Quand le 1er août oublie la Suisse
- Rédaction Logos

- il y a 5 jours
- 3 min de lecture
Par Georges Dunand Journaliste citoyen LOGOS

À Chêne-Bourg, un discours qui a manqué son rendez-vous avec la Fête nationale
Il est des discours qui marquent une génération.
Et il en est d'autres qui interrogent sur ce qu'est devenue la parole publique.
Le 1er août appartient à ces rares moments où les citoyens attendent autre chose qu'un discours politique. Ils attendent un souffle. Une vision.
Un récit capable de rappeler pourquoi, malgré leurs différences, ils forment une communauté.
Cette année, la responsabilité était d'autant plus importante que la commune de Chêne-Bourg avait été chargée d'organiser la célébration officielle des Trois-Chêne, réunissant Chêne-Bourg, Chêne-Bougeries et Thônex.
Le maire de Chêne-Bourg, Philippe Moser, ne s'exprimait donc pas uniquement devant ses administrés. Pendant quelques minutes, il devenait la voix de milliers d'habitants réunis pour célébrer la naissance de la Confédération.

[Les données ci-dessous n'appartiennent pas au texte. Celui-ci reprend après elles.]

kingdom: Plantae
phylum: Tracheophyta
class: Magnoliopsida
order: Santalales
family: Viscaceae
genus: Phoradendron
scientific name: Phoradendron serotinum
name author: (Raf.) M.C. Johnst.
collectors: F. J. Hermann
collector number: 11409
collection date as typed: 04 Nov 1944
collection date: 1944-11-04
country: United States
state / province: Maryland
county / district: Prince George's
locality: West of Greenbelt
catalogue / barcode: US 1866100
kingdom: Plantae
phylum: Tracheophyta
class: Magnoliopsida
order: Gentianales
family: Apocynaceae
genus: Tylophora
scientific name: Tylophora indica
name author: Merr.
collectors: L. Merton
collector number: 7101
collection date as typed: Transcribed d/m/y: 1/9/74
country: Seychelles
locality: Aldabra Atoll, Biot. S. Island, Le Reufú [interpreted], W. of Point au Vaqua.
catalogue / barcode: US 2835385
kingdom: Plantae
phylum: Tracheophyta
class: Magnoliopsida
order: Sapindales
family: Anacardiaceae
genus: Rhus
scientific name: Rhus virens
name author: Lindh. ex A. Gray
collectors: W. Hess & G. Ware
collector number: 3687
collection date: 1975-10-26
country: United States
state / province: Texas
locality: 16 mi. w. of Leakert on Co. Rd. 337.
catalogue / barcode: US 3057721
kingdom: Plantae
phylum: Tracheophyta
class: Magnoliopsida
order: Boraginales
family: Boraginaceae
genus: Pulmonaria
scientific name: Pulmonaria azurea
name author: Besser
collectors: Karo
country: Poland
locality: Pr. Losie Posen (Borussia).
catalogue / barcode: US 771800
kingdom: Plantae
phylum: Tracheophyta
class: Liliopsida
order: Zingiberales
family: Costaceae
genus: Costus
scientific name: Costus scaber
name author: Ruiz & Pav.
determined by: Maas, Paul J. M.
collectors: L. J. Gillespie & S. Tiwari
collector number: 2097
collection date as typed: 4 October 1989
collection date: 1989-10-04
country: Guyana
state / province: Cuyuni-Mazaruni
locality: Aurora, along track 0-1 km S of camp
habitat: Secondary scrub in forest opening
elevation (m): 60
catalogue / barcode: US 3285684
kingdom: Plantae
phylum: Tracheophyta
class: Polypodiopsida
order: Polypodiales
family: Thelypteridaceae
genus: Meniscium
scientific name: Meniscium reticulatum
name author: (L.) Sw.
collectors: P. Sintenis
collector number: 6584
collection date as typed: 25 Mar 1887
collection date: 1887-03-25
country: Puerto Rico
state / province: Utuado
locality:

Or beaucoup de participants sont repartis avec un sentiment d'incompréhension.
Pourquoi ?
Parce que le discours a largement pris la forme d'une énumération des réalisations politiques des Trois-Chêne dans ce qui fut présenté comme le développement durable.
Mais, à l'écoute de cette intervention, chacun pouvait constater qu'il était essentiellement question du volet environnemental : mobilité douce, végétalisation, transition énergétique, biodiversité, climat...
Autant de politiques publiques parfaitement légitimes.
Autant de sujets qui méritent d'être débattus dans un Conseil municipal, dans un programme politique ou lors d'une conférence consacrée aux politiques communales.
Mais le 1er août est-il le lieu de cet exercice ?
Le développement durable repose pourtant sur trois piliers indissociables : l'environnement, le social et l'économie.
En ne mettant pratiquement en lumière qu'une seule de ces dimensions, le discours donnait le sentiment de présenter une orientation politique particulière davantage qu'une vision commune.
Or un discours de Fête nationale n'est pas un bilan de législature.
Ce n'est pas un rapport d'activité.
Ce n'est pas une communication institutionnelle.
Le 1er août est probablement le seul jour de l'année où un maire cesse d'être le représentant de sa majorité pour devenir, l'espace de quelques minutes, le représentant de tous.
De ceux qui ont voté pour lui.
De ceux qui ont voté contre lui.
De ceux qui ne votent jamais.
De ceux qui viennent d'arriver dans la commune comme de ceux dont les familles y vivent depuis plusieurs générations.
La Suisse possède une histoire exceptionnelle.
Un pays qui n'a jamais reposé sur une identité unique mais sur une volonté de vivre ensemble.
Un pays construit sur la liberté communale, le fédéralisme, la démocratie directe, la responsabilité individuelle, la concorde et le respect des minorités.
Voilà ce que beaucoup étaient venus entendre.
Non pas un inventaire des politiques publiques locales, mais une parole capable de rappeler ce qui nous relie. Le paradoxe est là.
Jamais nos sociétés n'ont autant parlé de cohésion.
Et pourtant, il semble parfois de plus en plus difficile de trouver les mots qui rassemblent réellement.
À force de parler de programmes, nous oublions parfois le récit.
À force de parler d'objectifs, nous oublions le sens.
À force de parler de gestion, nous oublions ce qui fait une nation.
Cette réflexion dépasse largement Chêne-Bourg.
Elle pose une question plus profonde : avons-nous perdu l'art du discours républicain ?
Celui qui ne cherche pas d'abord à convaincre.
Celui qui ne cherche pas à démontrer.
Celui qui élève.
Celui qui rappelle que, pendant quelques instants au moins, nous appartenons à quelque chose de plus grand que nos opinions politiques.
Le 1er août est précisément ce moment-là.
Lorsqu'il devient autre chose, c'est toute la portée symbolique de cette fête qui s'en trouve affaiblie.
Le Conseil LOGOS
Les élus ont naturellement le droit de défendre leurs convictions. Mais certaines dates imposent une responsabilité supplémentaire : parler au nom de tous plutôt qu'au nom d'une vision politique. Le 1er août fait partie de ces moments rares où la parole publique devrait d'abord rassembler avant de convaincre. C'est sans doute à cette hauteur que les citoyens attendent leurs représentants.